Dataset entries
————

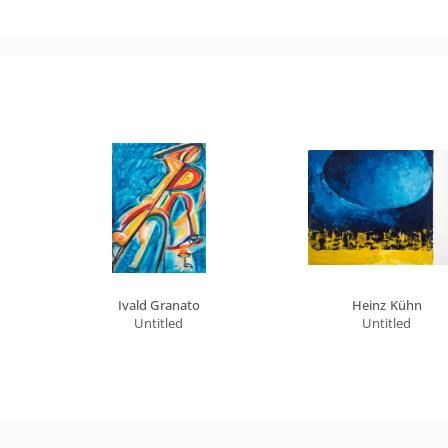
Ivald Granato
Heinz Kühn
Untitled
Untitled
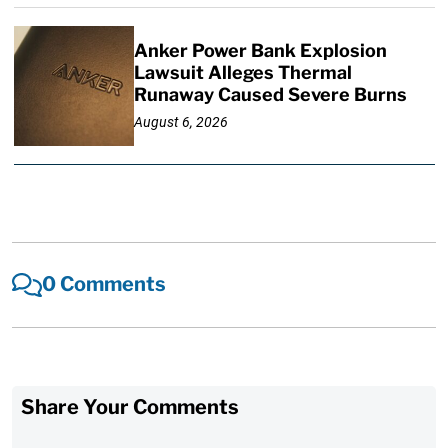
Anker Power Bank Explosion
Lawsuit Alleges Thermal
Runaway Caused Severe Burns
August 6, 2026
0 Comments
Share Your Comments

————

### Your instructions
Transcribe only the trailing portion of the entries above: the line that contains "Lawsuit Alleges Thermal" and each line after it.

### Finished task
Lawsuit Alleges Thermal
Runaway Caused Severe Burns
August 6, 2026
0 Comments
Share Your Comments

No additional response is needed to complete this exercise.